Jo Neale is Professor in Addictions Qualitative Research based within the Addictions Department at the Institute of Psychiatry, Psychology and Neuroscience, King’s College London. Jo is a qualified social worker and social scientist. Her research primarily focuses on the views and experiences of drug and alcohol users, both in and out of treatment, and she has a particular interest in individuals who have multiple and complex psychosocial needs. Jo’s publications include “Drug Users in Society”, “The Everyday Lives of Recovering Heroin Users” and “Research Methods for Health and Social Care”. She has also published book chapters and peer reviewed papers. Jo is the Senior Qualitative Editor for the international journal Addiction and an Adjunct Professor in the Centre for Social Research in Health at the University of New South Wales, Australia.
A workshop for PhD students and researchers who want to learn how best to manage and interpret textual data in a way that is transparent to others. This workshop will be available to a maximum of 25 people on a first-come, first-served basis. Please register for it as part of your conference booking.

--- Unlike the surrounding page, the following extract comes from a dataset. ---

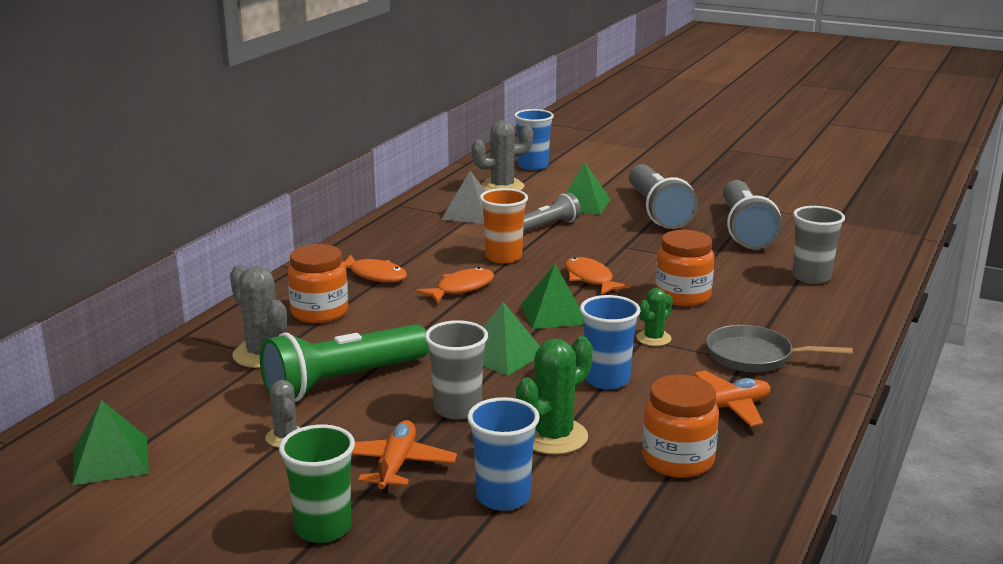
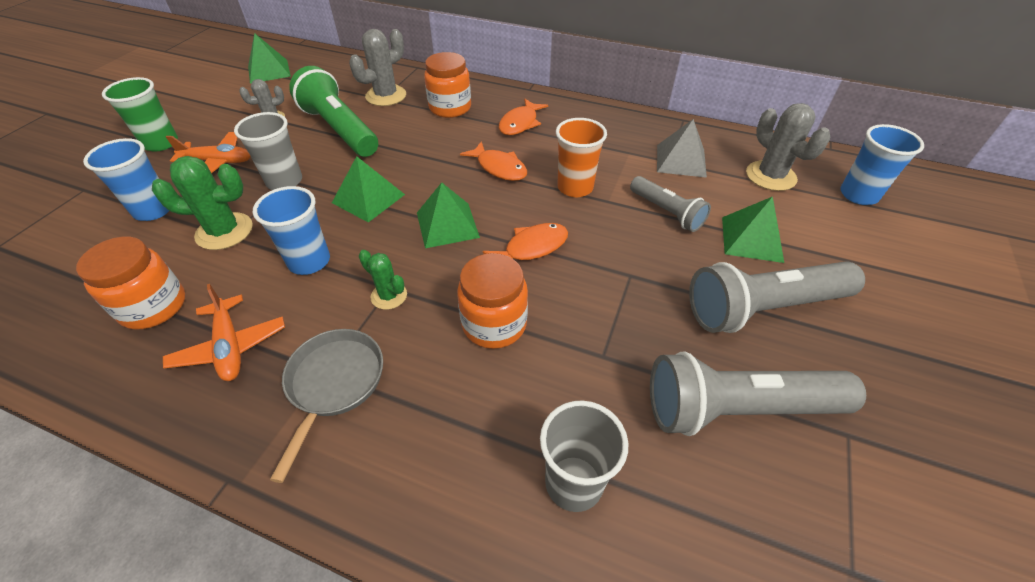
camera: 85 degrees right, 25 degrees up
green cactus [516,336,593,455] -> green cactus turned 45 degrees counterclockwise [152,156,253,250]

Although there are many recognized approaches to analyzing qualitative data, researchers seldom provide detailed accounts of how they turn their raw data into published documents. In the first half of the workshop, we will review some common misconceptions about qualitative data analyses and then introduce a technique known as Iterative Categorization (IC). IC is compatible with, and can support, most common analytic approaches (e.g. thematic analysis, Framework, content analysis, discourse analysis, interpretative phenomenological analysis and narrative analysis). The technique offers researchers a set of procedures to guide them through coding and analyses to publication, leaving a clear audit trail. The second half of the workshop will take the form of a 'live experiment' as we jointly try out IC using some example raw data. Please note that this workshop will not cover data collection (e.g. conducting interviews or focus groups).